> [Compito assegnato 1] Riscrivi il passo del testo sul processo Quaestio de libris che comincia con "Ieri, 19 aprile, a" e termina con "Corriere della Sera.", mettendo "magistrato" al posto di "giudice".
> [Compito assegnato 2] Secondo il testo sul processo Quaestio de libris, in quale sala si è svolto l'evento?

Ieri, 19 aprile, a Bologna, nella Sala dell’VIII Centenario
dell’Università di Bologna si è tenuto il “processo” Quaestio de libris: libro di
carta o e-book? (http://www.aib.it/struttura/sezioni/2013/33482-quaestio-de-libris/).
A favore del libro elettronico (o digitale) – per evitare di usare termini
stranieri quando esiste il loro equivalente in lingua italiana – ha parlato
Valentina Kalk, responsabile delle UN Publications, mentre a favore dei libri
di carta si è espresso lo scrittore/bibliofilo/docente universitario Andrea
Kerbaker. Tutti rigorosamente togati come il giudice che ha emesso la sentenza,
Antonio Carioti, giornalista del Corriere della Sera.

> [Materiale fornito]
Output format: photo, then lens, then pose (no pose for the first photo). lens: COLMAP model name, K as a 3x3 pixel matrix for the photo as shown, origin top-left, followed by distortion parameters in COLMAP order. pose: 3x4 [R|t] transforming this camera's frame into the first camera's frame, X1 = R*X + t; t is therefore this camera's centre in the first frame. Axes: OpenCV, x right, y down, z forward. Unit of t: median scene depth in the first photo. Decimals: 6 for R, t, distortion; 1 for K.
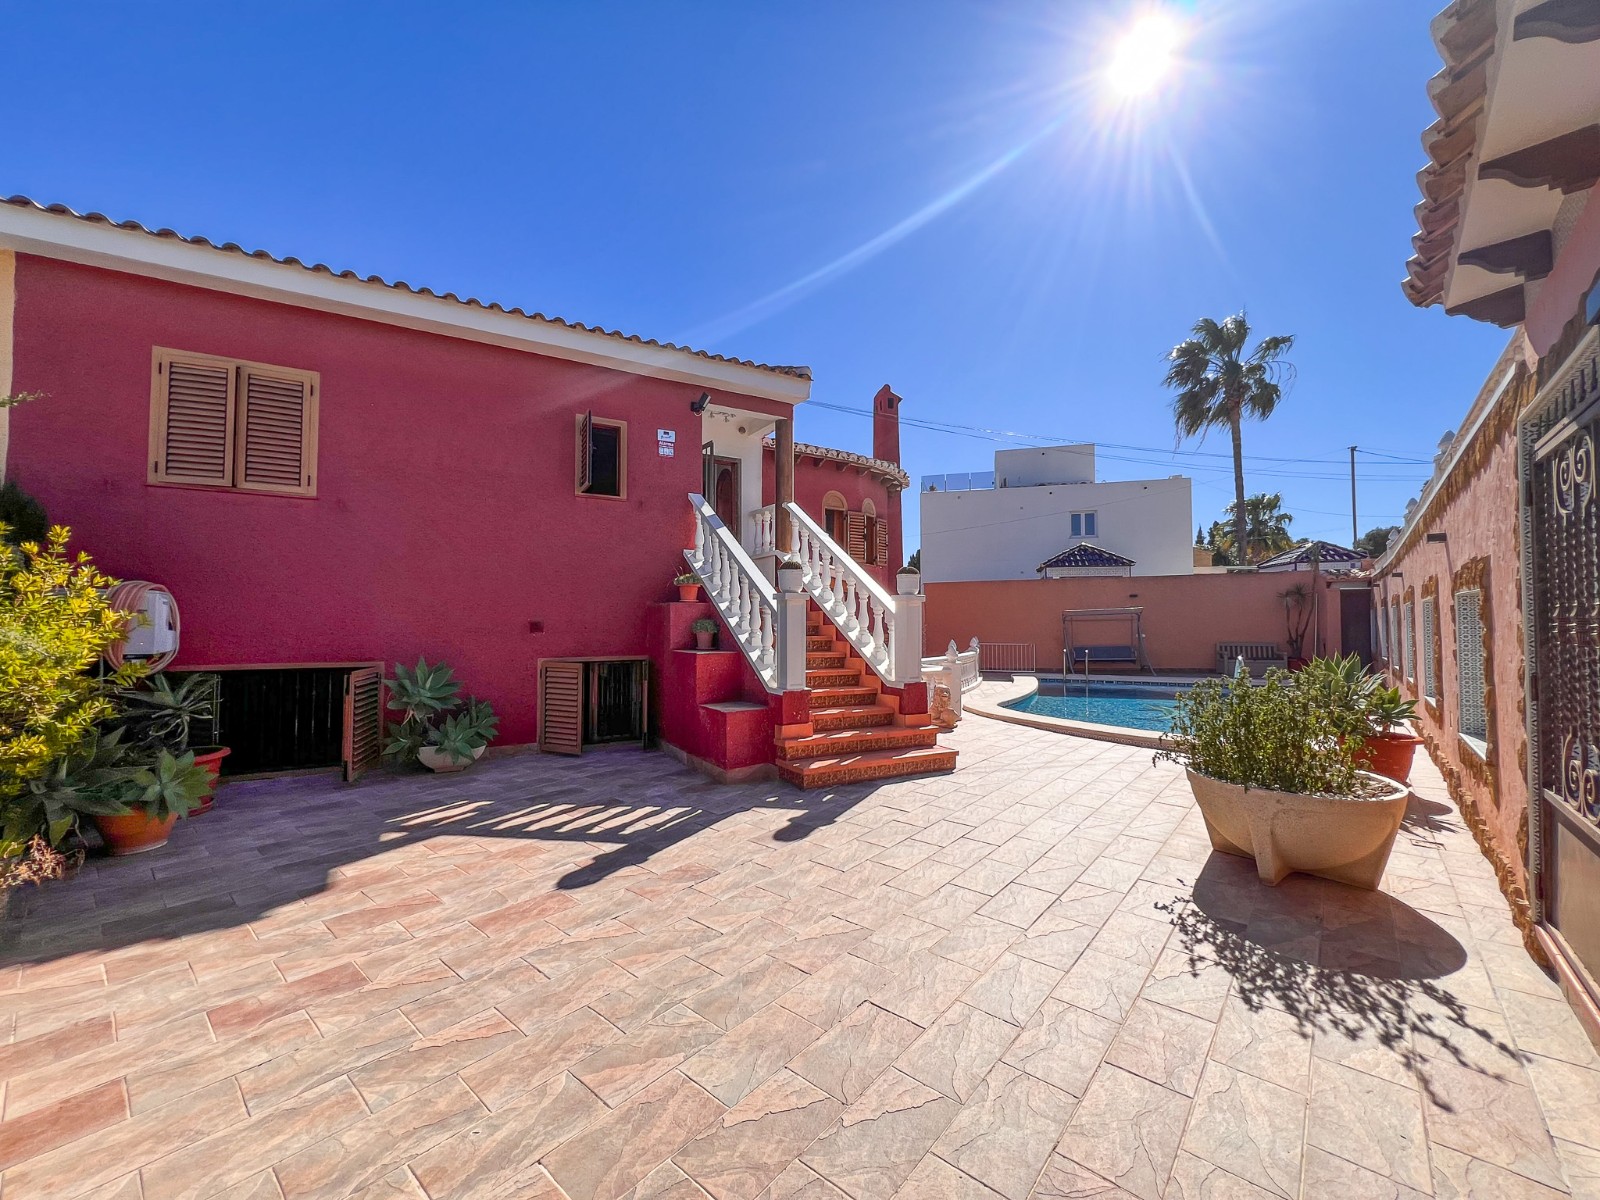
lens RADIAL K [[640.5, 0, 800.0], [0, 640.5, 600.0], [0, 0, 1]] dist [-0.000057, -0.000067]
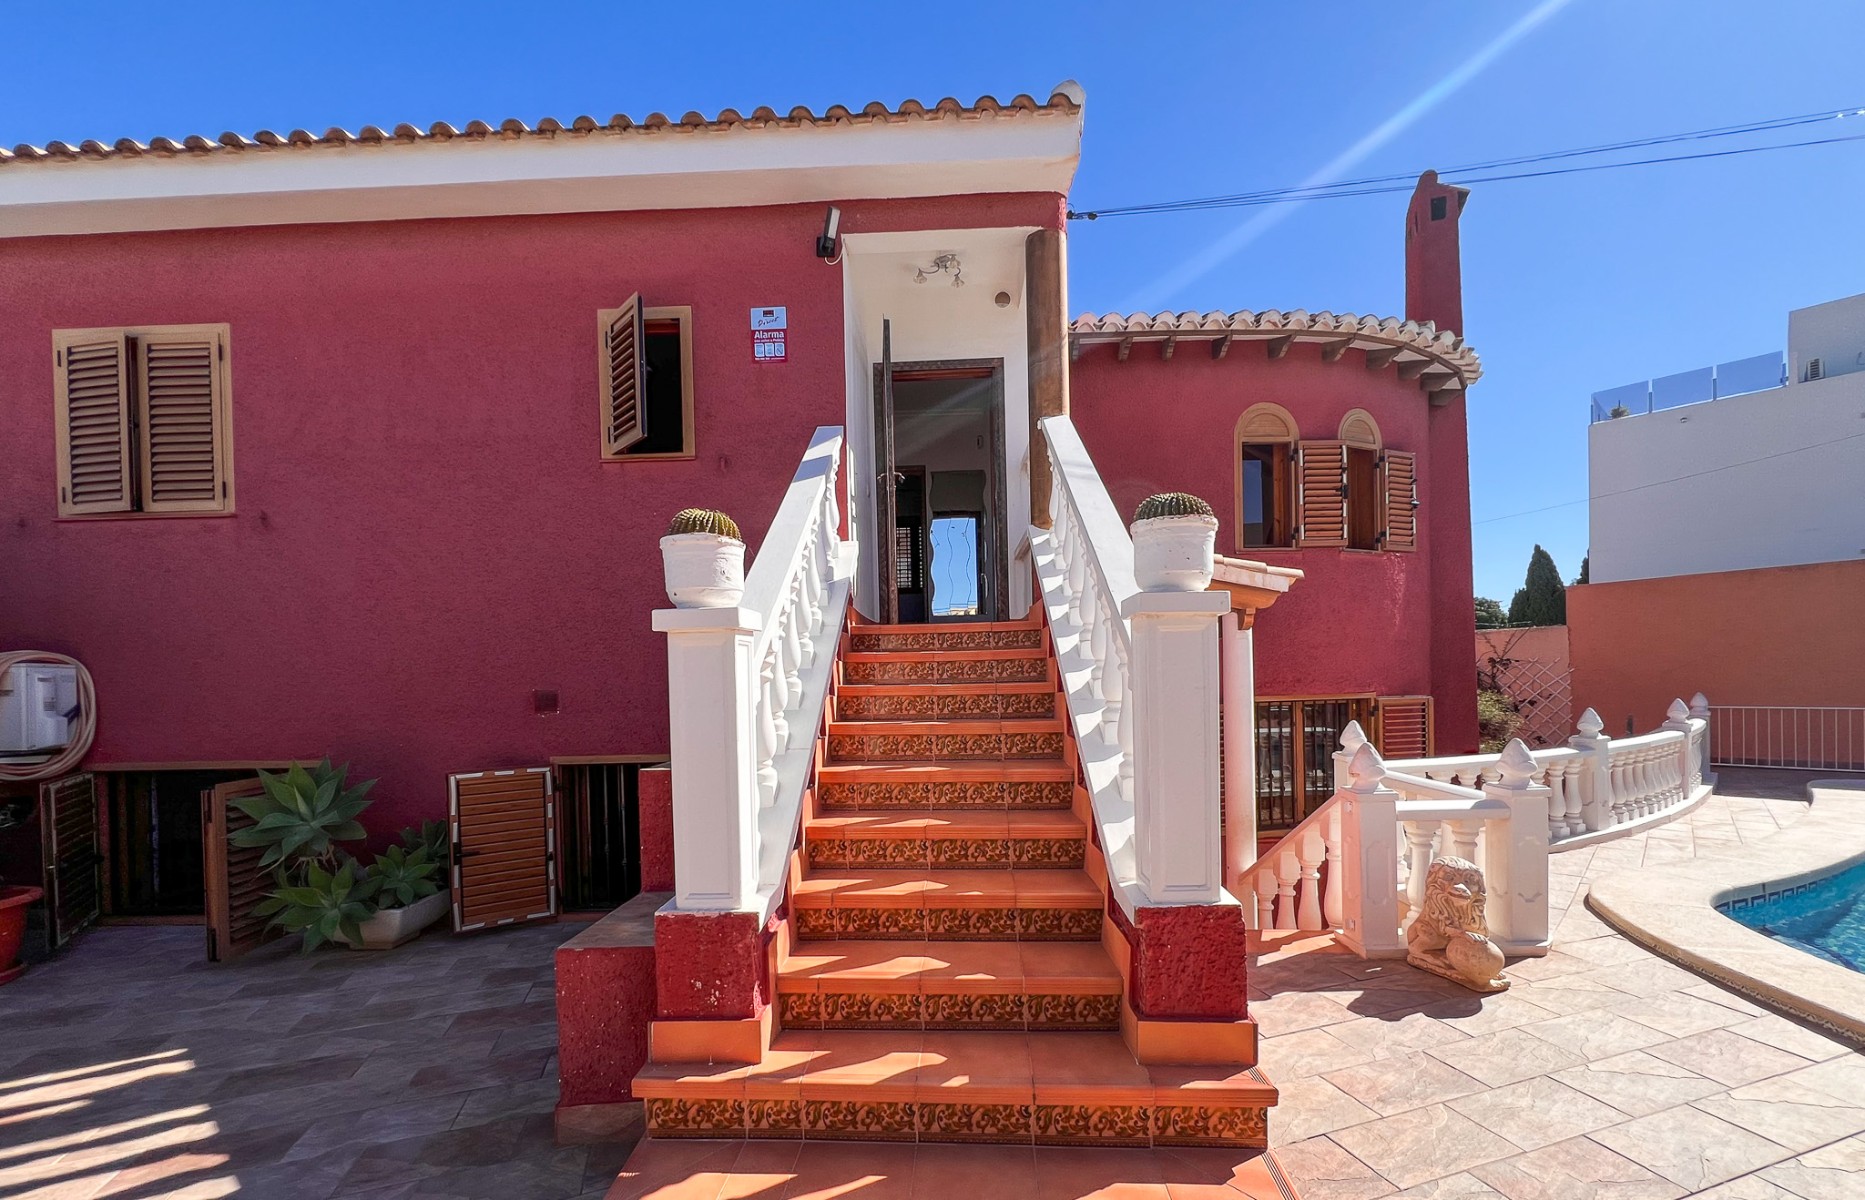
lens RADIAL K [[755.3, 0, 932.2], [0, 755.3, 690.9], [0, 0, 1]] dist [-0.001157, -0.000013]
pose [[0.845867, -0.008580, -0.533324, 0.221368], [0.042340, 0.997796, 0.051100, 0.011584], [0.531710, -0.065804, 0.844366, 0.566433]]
...
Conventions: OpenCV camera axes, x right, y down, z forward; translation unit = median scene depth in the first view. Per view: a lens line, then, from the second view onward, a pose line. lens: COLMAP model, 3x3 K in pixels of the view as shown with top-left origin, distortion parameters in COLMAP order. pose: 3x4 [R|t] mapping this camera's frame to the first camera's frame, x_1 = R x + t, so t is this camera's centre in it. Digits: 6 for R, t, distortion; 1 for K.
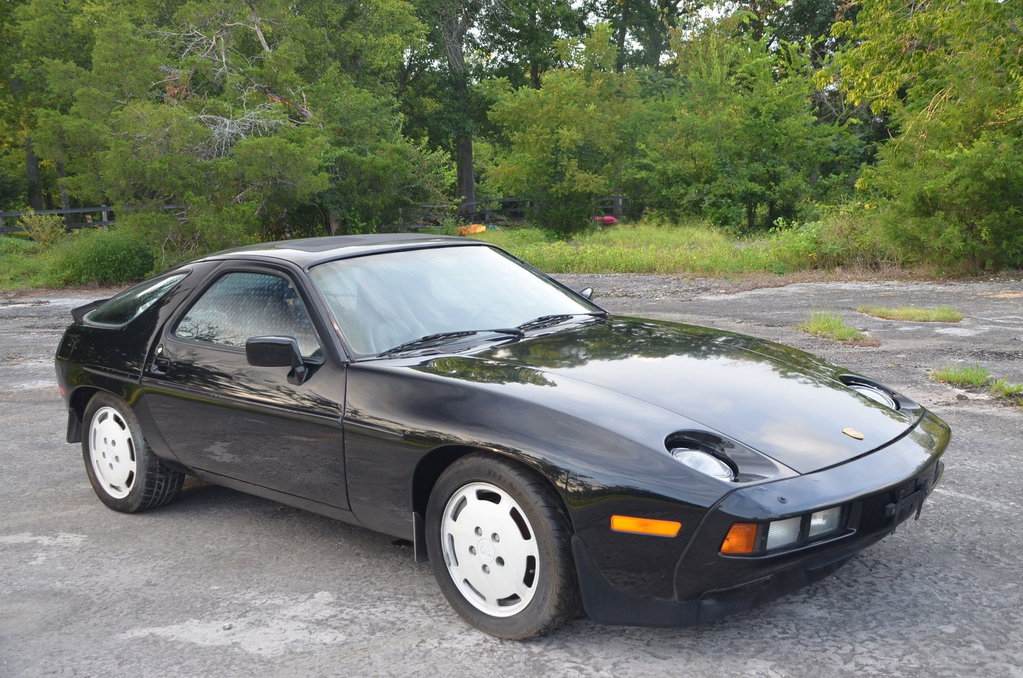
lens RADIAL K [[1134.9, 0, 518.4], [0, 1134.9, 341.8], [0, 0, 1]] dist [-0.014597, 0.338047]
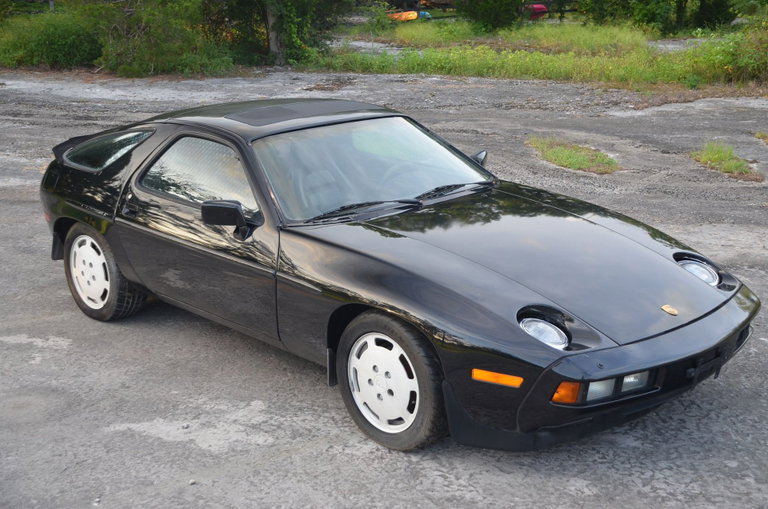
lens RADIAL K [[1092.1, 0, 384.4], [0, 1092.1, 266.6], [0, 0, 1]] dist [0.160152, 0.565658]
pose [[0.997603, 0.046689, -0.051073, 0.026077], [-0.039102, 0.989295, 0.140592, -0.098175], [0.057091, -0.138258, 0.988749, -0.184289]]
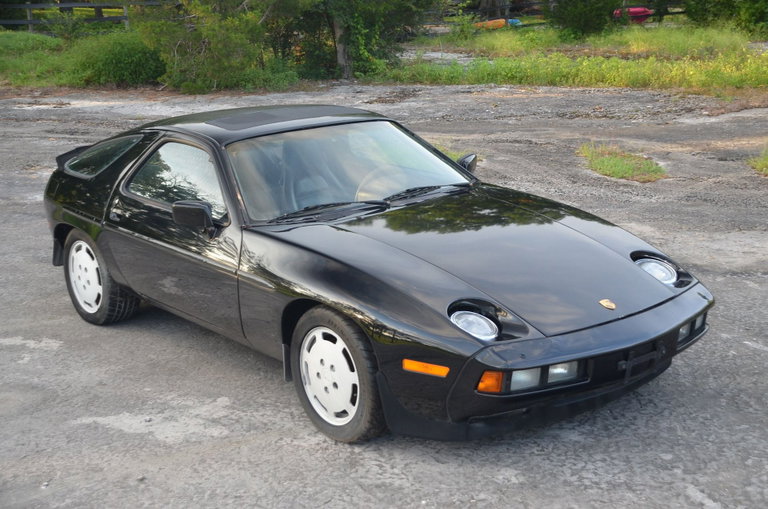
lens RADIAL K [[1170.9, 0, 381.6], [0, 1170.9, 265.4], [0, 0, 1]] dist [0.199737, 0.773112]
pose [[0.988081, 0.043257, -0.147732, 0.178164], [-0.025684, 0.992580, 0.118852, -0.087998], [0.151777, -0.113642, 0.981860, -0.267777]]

> [Risposta finale 1]
Ieri, 19 aprile, a Bologna, nella Sala dell’VIII Centenario
dell’Università di Bologna si è tenuto il “processo” Quaestio de libris: libro di
carta o e-book? (http://www.aib.it/struttura/sezioni/2013/33482-quaestio-de-libris/).
A favore del libro elettronico (o digitale) – per evitare di usare termini
stranieri quando esiste il loro equivalente in lingua italiana – ha parlato
Valentina Kalk, responsabile delle UN Publications, mentre a favore dei libri
di carta si è espresso lo scrittore/bibliofilo/docente universitario Andrea
Kerbaker. Tutti rigorosamente togati come il magistrato che ha emesso la sentenza,
Antonio Carioti, giornalista del Corriere della Sera.

> [Risposta finale 2] Nella Sala dell’VIII Centenario dell’Università di Bologna.